_What the task requires_
Transcribe the lines below verbatim, skipping the images.

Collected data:
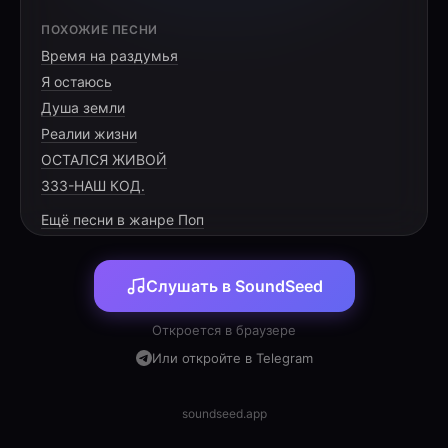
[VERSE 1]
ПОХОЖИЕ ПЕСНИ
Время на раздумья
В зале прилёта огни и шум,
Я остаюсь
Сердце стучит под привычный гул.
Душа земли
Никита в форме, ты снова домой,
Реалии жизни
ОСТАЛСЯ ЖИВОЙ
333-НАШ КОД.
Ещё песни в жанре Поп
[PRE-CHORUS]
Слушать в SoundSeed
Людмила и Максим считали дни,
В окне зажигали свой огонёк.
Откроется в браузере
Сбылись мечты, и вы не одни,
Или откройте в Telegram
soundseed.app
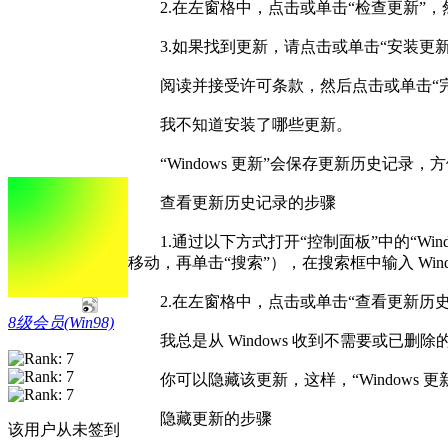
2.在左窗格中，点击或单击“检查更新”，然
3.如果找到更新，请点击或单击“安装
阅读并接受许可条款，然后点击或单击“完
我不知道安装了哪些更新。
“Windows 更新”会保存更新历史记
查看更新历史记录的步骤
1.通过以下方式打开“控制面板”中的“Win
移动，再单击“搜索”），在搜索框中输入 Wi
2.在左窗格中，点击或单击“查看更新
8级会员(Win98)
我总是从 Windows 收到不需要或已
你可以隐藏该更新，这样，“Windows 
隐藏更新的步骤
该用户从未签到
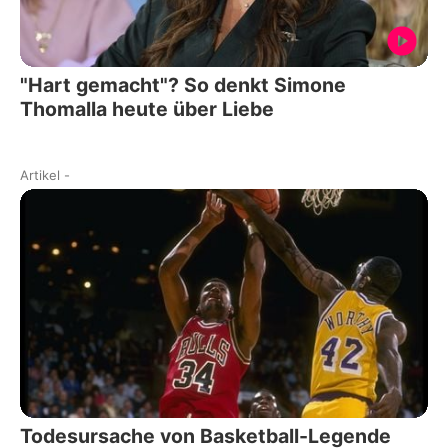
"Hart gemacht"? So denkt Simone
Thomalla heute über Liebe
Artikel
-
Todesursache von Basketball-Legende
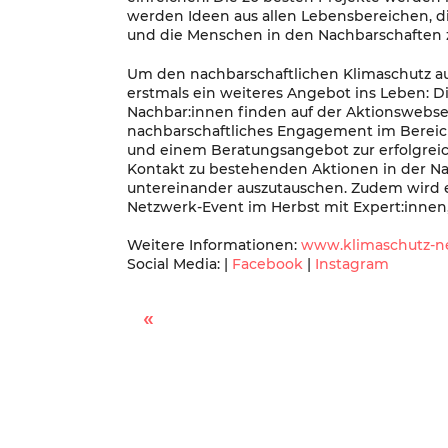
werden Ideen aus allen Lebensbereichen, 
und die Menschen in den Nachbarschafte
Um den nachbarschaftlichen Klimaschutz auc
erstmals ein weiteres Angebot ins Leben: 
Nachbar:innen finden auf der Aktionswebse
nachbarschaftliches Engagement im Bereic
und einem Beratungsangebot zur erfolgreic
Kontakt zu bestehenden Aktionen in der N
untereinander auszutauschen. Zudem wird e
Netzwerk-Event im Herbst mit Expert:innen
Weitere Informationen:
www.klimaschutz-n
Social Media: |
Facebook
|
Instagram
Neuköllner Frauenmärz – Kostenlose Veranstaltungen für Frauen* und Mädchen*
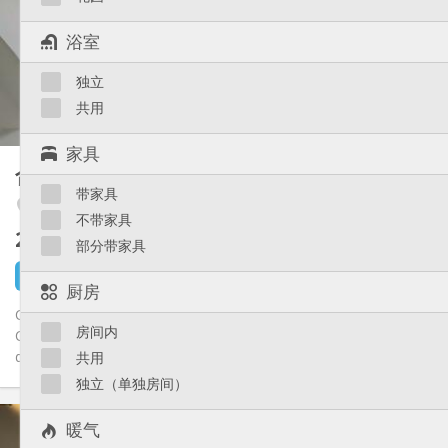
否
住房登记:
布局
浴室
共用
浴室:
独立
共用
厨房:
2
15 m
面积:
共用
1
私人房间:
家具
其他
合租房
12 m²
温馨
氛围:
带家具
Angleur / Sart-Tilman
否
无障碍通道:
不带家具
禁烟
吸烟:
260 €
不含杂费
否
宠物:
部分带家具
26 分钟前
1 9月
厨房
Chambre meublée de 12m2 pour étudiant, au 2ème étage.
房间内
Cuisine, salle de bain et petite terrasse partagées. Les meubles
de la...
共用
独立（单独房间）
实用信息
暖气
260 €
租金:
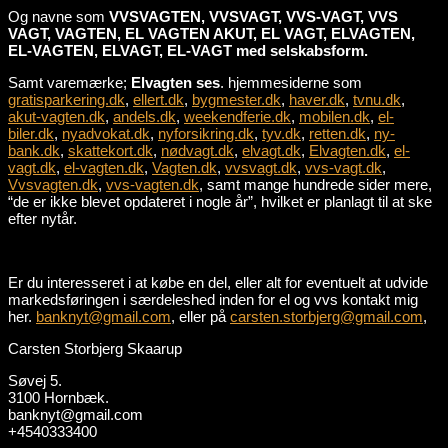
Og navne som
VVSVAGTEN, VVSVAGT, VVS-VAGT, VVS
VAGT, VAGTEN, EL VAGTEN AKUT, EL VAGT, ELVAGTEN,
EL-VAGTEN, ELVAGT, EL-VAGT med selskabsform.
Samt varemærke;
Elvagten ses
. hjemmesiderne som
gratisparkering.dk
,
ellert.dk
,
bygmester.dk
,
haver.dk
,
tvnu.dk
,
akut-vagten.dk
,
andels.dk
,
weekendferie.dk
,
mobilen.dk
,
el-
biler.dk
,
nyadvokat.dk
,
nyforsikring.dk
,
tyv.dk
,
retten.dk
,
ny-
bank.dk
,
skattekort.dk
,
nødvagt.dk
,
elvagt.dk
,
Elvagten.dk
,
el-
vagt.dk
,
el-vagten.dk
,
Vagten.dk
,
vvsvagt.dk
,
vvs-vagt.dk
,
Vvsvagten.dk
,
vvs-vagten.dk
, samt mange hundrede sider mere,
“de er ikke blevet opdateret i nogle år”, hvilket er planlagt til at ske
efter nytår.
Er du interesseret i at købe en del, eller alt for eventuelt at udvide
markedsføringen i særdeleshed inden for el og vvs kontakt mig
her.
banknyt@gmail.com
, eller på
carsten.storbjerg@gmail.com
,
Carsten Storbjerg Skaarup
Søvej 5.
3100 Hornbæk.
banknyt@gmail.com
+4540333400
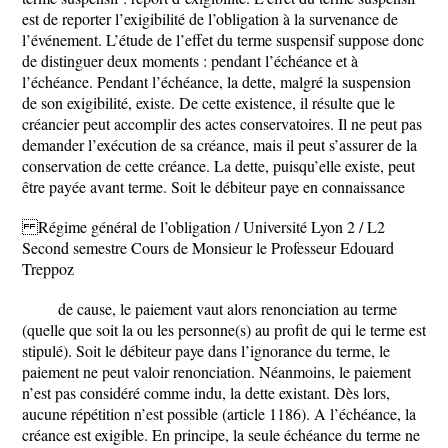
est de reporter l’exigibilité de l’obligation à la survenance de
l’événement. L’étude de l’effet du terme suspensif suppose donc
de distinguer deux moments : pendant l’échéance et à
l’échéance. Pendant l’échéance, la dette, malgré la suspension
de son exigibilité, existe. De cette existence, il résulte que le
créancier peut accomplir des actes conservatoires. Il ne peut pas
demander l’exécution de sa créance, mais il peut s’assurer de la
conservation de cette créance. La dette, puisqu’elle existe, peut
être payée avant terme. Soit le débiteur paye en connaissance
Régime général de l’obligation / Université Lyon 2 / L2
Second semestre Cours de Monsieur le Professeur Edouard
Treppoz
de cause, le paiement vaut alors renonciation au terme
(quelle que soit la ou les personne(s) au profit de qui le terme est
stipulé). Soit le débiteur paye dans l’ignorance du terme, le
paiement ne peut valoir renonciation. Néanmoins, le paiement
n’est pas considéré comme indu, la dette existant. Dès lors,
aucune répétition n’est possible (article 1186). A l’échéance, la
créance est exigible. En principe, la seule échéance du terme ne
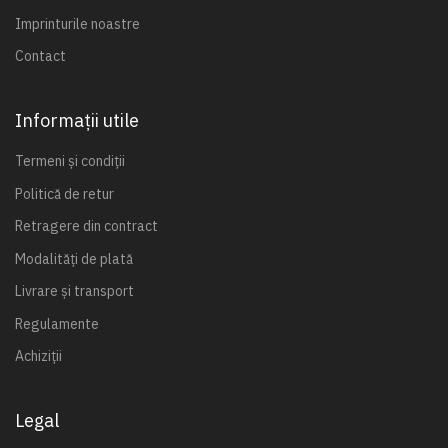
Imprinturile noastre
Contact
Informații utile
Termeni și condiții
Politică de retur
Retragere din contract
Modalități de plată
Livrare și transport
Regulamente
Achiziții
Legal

_Exercise response_
[VERSE 1]
ПОХОЖИЕ ПЕСНИ
Время на раздумья
В зале прилёта огни и шум,
Я остаюсь
Сердце стучит под привычный гул.
Душа земли
Никита в форме, ты снова домой,
Реалии жизни
ОСТАЛСЯ ЖИВОЙ
333-НАШ КОД.
Ещё песни в жанре Поп
[PRE-CHORUS]
Слушать в SoundSeed
Людмила и Максим считали дни,
В окне зажигали свой огонёк.
Откроется в браузере
Сбылись мечты, и вы не одни,
Или откройте в Telegram
soundseed.app
2.在左窗格中，点击或单击“检查更新”，然
3.如果找到更新，请点击或单击“安装
阅读并接受许可条款，然后点击或单击“完
我不知道安装了哪些更新。
“Windows 更新”会保存更新历史记
查看更新历史记录的步骤
1.通过以下方式打开“控制面板”中的“Win
移动，再单击“搜索”），在搜索框中输入 Wi
2.在左窗格中，点击或单击“查看更新
8级会员(Win98)
我总是从 Windows 收到不需要或已
你可以隐藏该更新，这样，“Windows 
隐藏更新的步骤
该用户从未签到
"Hart gemacht"? So denkt Simone
Thomalla heute über Liebe
Artikel
-
Todesursache von Basketball-Legende
werden Ideen aus allen Lebensbereichen, 
und die Menschen in den Nachbarschafte
Um den nachbarschaftlichen Klimaschutz auc
erstmals ein weiteres Angebot ins Leben: 
Nachbar:innen finden auf der Aktionswebse
nachbarschaftliches Engagement im Bereic
und einem Beratungsangebot zur erfolgreic
Kontakt zu bestehenden Aktionen in der N
untereinander auszutauschen. Zudem wird e
Netzwerk-Event im Herbst mit Expert:innen
Weitere Informationen:
www.klimaschutz-n
Social Media: |
Facebook
|
Instagram
Neuköllner Frauenmärz – Kostenlose Veranstaltungen für Frauen* und Mädchen*
否
住房登记:
布局
浴室
共用
浴室:
独立
共用
厨房:
2
15 m
面积:
共用
1
私人房间:
家具
其他
合租房
12 m²
温馨
氛围:
带家具
Angleur / Sart-Tilman
否
无障碍通道:
不带家具
禁烟
吸烟:
260 €
不含杂费
否
宠物:
部分带家具
26 分钟前
1 9月
厨房
Chambre meublée de 12m2 pour étudiant, au 2ème étage.
房间内
Cuisine, salle de bain et petite terrasse partagées. Les meubles
de la...
共用
独立（单独房间）
实用信息
暖气
260 €
租金:
Og navne som
VVSVAGTEN, VVSVAGT, VVS-VAGT, VVS
VAGT, VAGTEN, EL VAGTEN AKUT, EL VAGT, ELVAGTEN,
EL-VAGTEN, ELVAGT, EL-VAGT med selskabsform.
Samt varemærke;
Elvagten ses
. hjemmesiderne som
gratisparkering.dk
,
ellert.dk
,
bygmester.dk
,
haver.dk
,
tvnu.dk
,
akut-vagten.dk
,
andels.dk
,
weekendferie.dk
,
mobilen.dk
,
el-
biler.dk
,
nyadvokat.dk
,
nyforsikring.dk
,
tyv.dk
,
retten.dk
,
ny-
bank.dk
,
skattekort.dk
,
nødvagt.dk
,
elvagt.dk
,
Elvagten.dk
,
el-
vagt.dk
,
el-vagten.dk
,
Vagten.dk
,
vvsvagt.dk
,
vvs-vagt.dk
,
Vvsvagten.dk
,
vvs-vagten.dk
, samt mange hundrede sider mere,
“de er ikke blevet opdateret i nogle år”, hvilket er planlagt til at ske
efter nytår.
Er du interesseret i at købe en del, eller alt for eventuelt at udvide
markedsføringen i særdeleshed inden for el og vvs kontakt mig
her.
banknyt@gmail.com
, eller på
carsten.storbjerg@gmail.com
,
Carsten Storbjerg Skaarup
Søvej 5.
3100 Hornbæk.
banknyt@gmail.com
+4540333400
est de reporter l’exigibilité de l’obligation à la survenance de
l’événement. L’étude de l’effet du terme suspensif suppose donc
de distinguer deux moments : pendant l’échéance et à
l’échéance. Pendant l’échéance, la dette, malgré la suspension
de son exigibilité, existe. De cette existence, il résulte que le
créancier peut accomplir des actes conservatoires. Il ne peut pas
demander l’exécution de sa créance, mais il peut s’assurer de la
conservation de cette créance. La dette, puisqu’elle existe, peut
être payée avant terme. Soit le débiteur paye en connaissance
Régime général de l’obligation / Université Lyon 2 / L2
Second semestre Cours de Monsieur le Professeur Edouard
Treppoz
de cause, le paiement vaut alors renonciation au terme
(quelle que soit la ou les personne(s) au profit de qui le terme est
stipulé). Soit le débiteur paye dans l’ignorance du terme, le
paiement ne peut valoir renonciation. Néanmoins, le paiement
n’est pas considéré comme indu, la dette existant. Dès lors,
aucune répétition n’est possible (article 1186). A l’échéance, la
créance est exigible. En principe, la seule échéance du terme ne
Imprinturile noastre
Contact
Informații utile
Termeni și condiții
Politică de retur
Retragere din contract
Modalități de plată
Livrare și transport
Regulamente
Achiziții
Legal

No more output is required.